The house benefited the Ogaldez family — a couple struggling to support their eight children. The family’s new house was larger and had bathrooms and running water.
Cecil couldn’t wait to tell her friend, Dixie Hibbs, about the project in honor of her parents. Turns out, Hibbs was on a similar mission — she was helping to fund a house to be built in honor of her late husband, Franklin.
Hibbs also learned about the opportunity from working with Boiarski, and like Cecil, she thought building a house in honor of her husband was the perfect way to honor him.
The home would benefit Mark White, his wife and their six children, who lived in Belize City.
“It hit me that this would be a great, wonderful thing to do in honor of my husband,” Hibbs said, noting that Franklin was a civil engineer and enjoyed working on old houses.
Hibbs and her grandsons — Frankie and his fiancée, Alexandria Mills, and Jonathan and his wife, Anna — along with a group traveled to Belize City in late January 2012 to help build a home for a family. Franklin’s picture will also hang in the main room of the house.
According to Hibbs, they could only use basic equipment in the construction process: hammers, drills, nails, shovels and paint.
Hibbs joked that Mills had never held a hammer before the trip.
They were able to use an electric saw by borrowing it from a neighbor.
However, if the neighbor turned something on in their house, then it would turn off their electric saw.
“It was life simplified,” Hibbs said. “So there were lots of challenges. One of the other things that was positive from the experience was working with people of other cultures and other interests. … You look past your surroundings into the spirit in their eyes and that’s what we brought home with us: the relationship and the experience of this common goal of working together.” Overall, the Belize City home was completed in less than a week.
The group started carrying lumber 9:30 a.m. Tuesday and the project was completed by 2:30 p.m. Friday.
Hibbs also experienced a few eye-openers during her trip. “Here in America, we’re thinking that we’ve got to have a bedroom for every child and two bathrooms in a house,” she said. “You really got to change your attitude of what’s needed.
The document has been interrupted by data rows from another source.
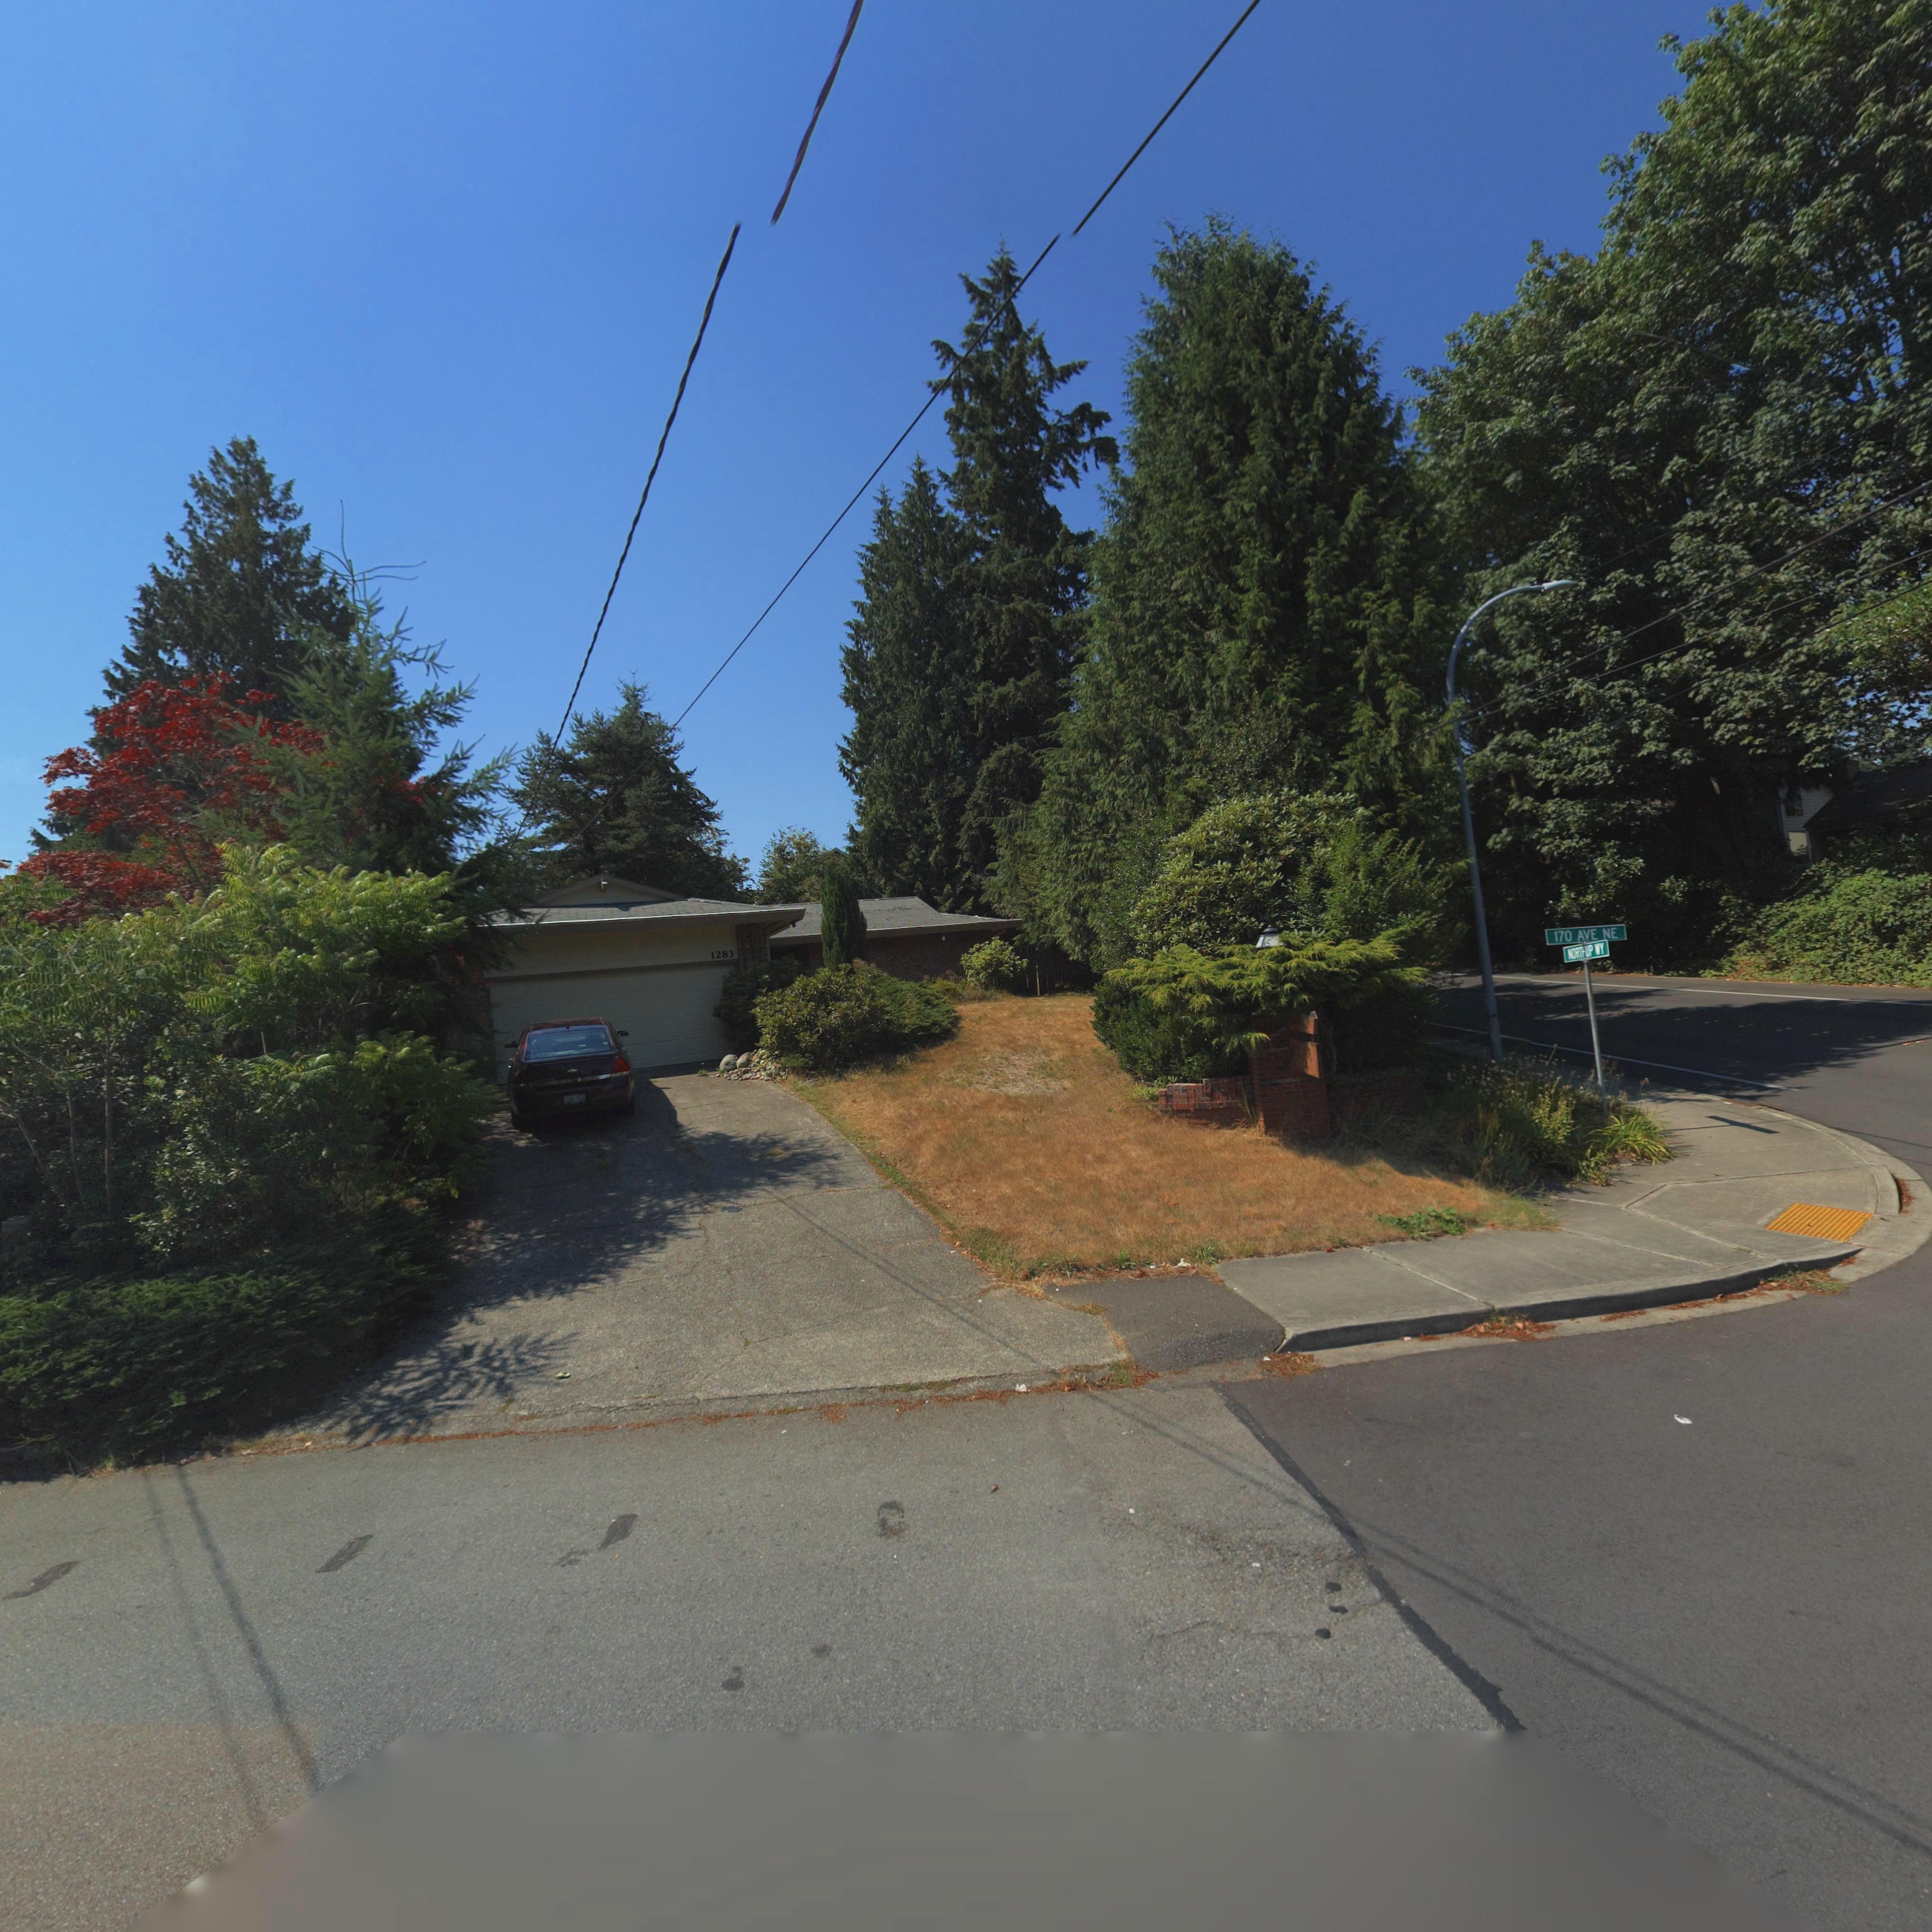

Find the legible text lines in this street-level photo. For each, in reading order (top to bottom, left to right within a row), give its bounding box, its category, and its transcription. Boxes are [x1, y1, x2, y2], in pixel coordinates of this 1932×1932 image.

[1553, 927, 1619, 942] StreetName: 170 AVE NE
[710, 949, 734, 960] StreetNumber: 1283
[1566, 941, 1604, 959] StreetName: NORT*UP WY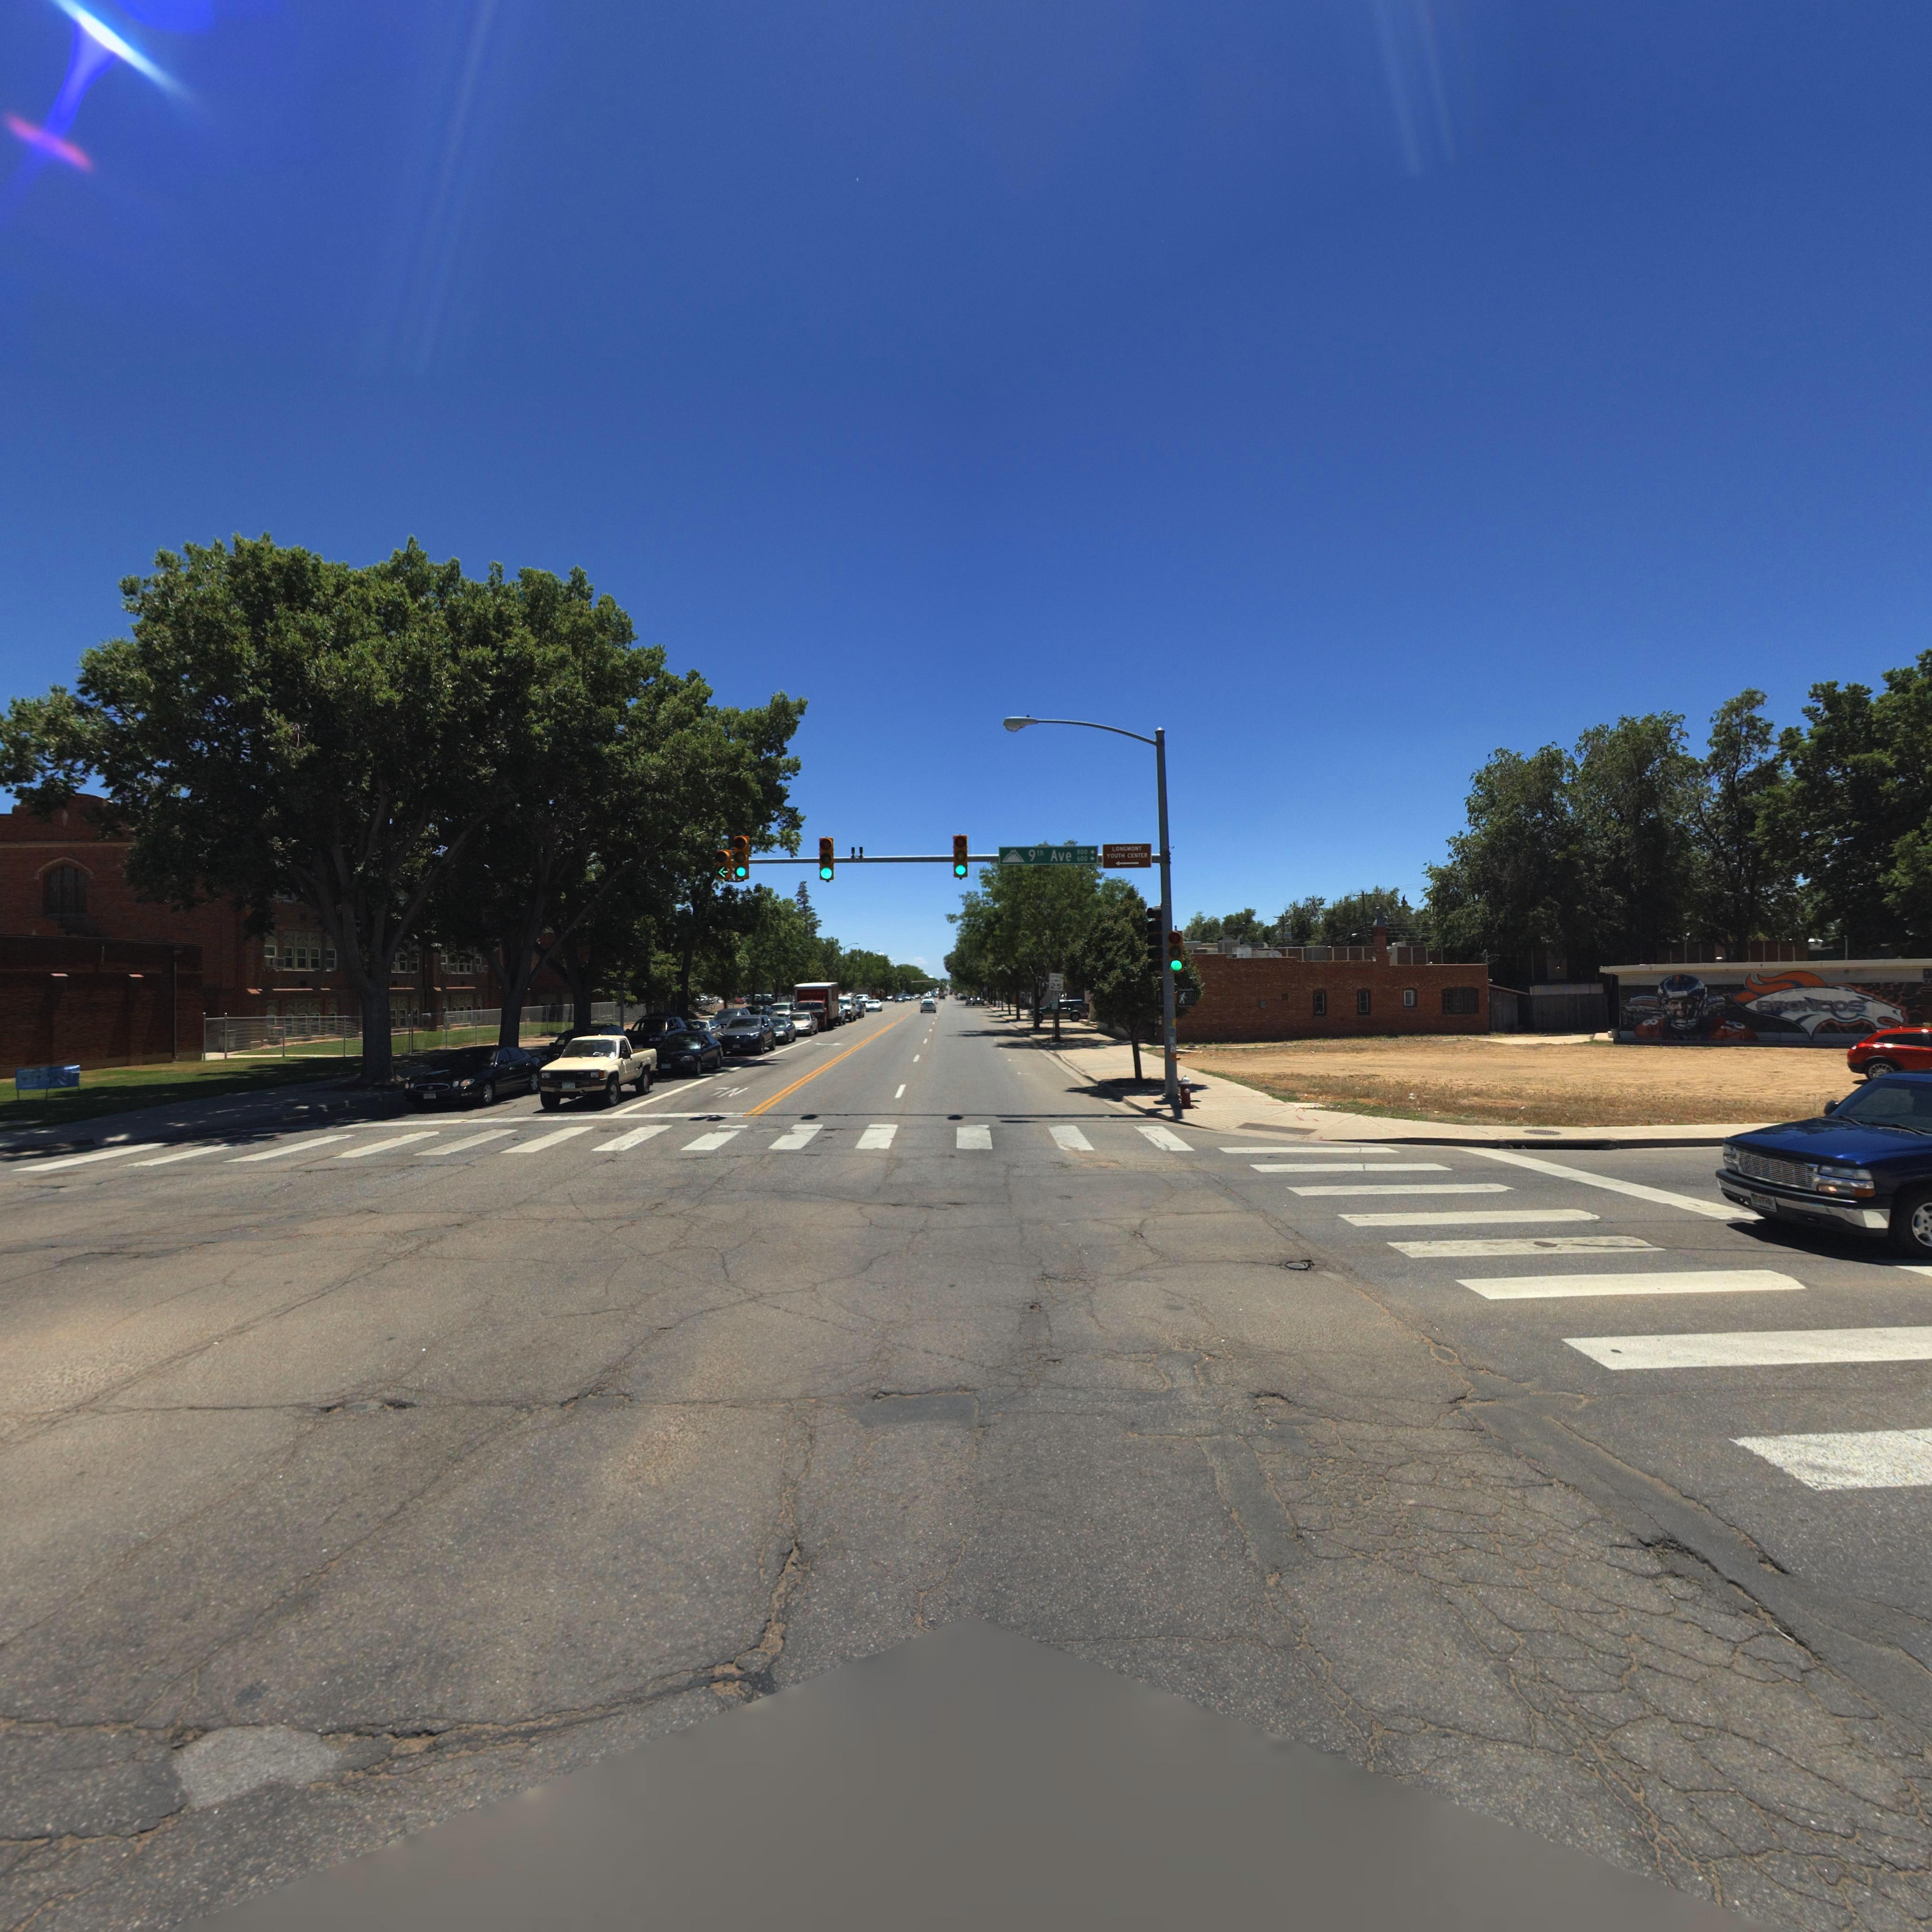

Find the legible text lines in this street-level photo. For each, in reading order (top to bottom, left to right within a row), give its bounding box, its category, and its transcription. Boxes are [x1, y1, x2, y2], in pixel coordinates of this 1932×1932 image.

[1028, 849, 1072, 862] StreetName: 9th Ave
[1077, 849, 1087, 855] StreetNumberRange: 800
[1076, 855, 1095, 861] StreetNumberRange: 600->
We have what’s wanted and we’re giving (the family in Belize) what’s needed.” Hibbs then noted the landfill that’s located in Belize.
She saw how residents have learned to become resourceful with Styrofoam, cardboard, paper and cans.
“They utilize all the packaging they can,” Hibbs said. “They fill these vacant areas to build on them. … Everything is limited and they may never have electricity.” Hibbs touched upon how it might seem easier to just write a check and send it off. However, signing on the dotted line takes away from the experience and working with the locals one-to-one.
Each night in Belize City, Hibbs said the group had reflections about what they accomplished that day.
“My first reaction was that these are beautiful people who love their children,” Hibbs said.
BELOW — Sister Luke Boiarski, center, shows a picture of Barbara Cecil’s parents, JT and Tootsie Cecil, to the Ogaldez family. Cecil’s picture would hang in the Ogaldez’s new home she helped fund in Las Flores.